- What the task asks -
Skip the pictures. Give all the data again exactly.

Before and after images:
-- Opening Marker --

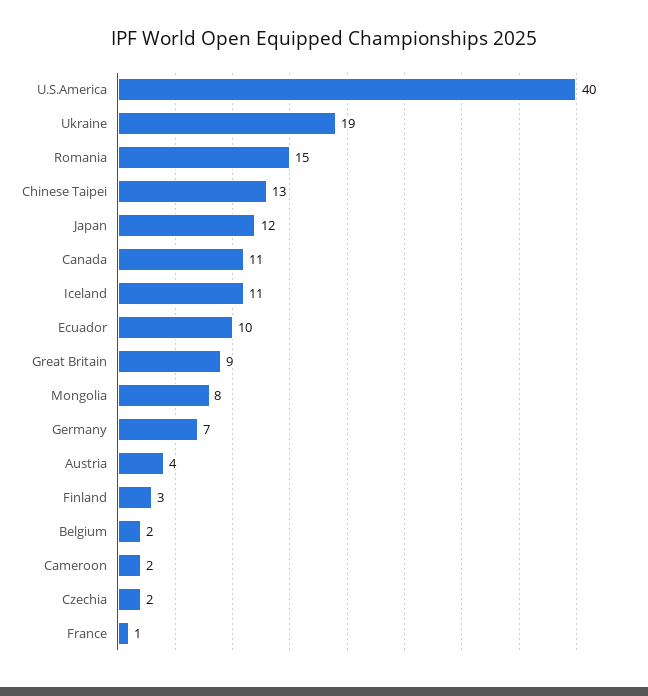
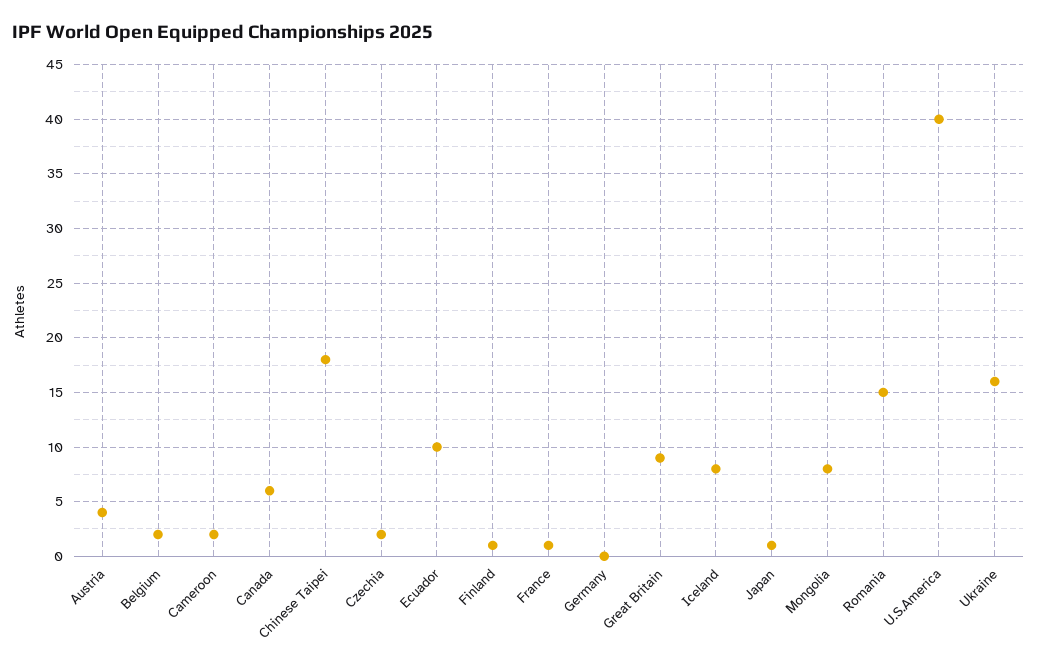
  {
    "U.S.America": 40,
-   "Ukraine": 19,
+   "Ukraine": 16,
    "Romania": 15,
-   "Chinese Taipei": 13,
+   "Chinese Taipei": 18,
-   "Japan": 12,
+   "Japan": 1,
-   "Canada": 11,
+   "Canada": 6,
-   "Iceland": 11,
+   "Iceland": 8,
    "Ecuador": 10,
    "Great Britain": 9,
    "Mongolia": 8,
-   "Germany": 7,
+   "Germany": 0,
    "Austria": 4,
-   "Finland": 3,
+   "Finland": 1,
    "Belgium": 2,
    "Cameroon": 2,
    "Czechia": 2,
    "France": 1
  }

-- Closing Marker --

- Response to the task -
  {
    "U.S.America": 40,
-   "Ukraine": 19,
+   "Ukraine": 16,
    "Romania": 15,
-   "Chinese Taipei": 13,
+   "Chinese Taipei": 18,
-   "Japan": 12,
+   "Japan": 1,
-   "Canada": 11,
+   "Canada": 6,
-   "Iceland": 11,
+   "Iceland": 8,
    "Ecuador": 10,
    "Great Britain": 9,
    "Mongolia": 8,
-   "Germany": 7,
+   "Germany": 0,
    "Austria": 4,
-   "Finland": 3,
+   "Finland": 1,
    "Belgium": 2,
    "Cameroon": 2,
    "Czechia": 2,
    "France": 1
  }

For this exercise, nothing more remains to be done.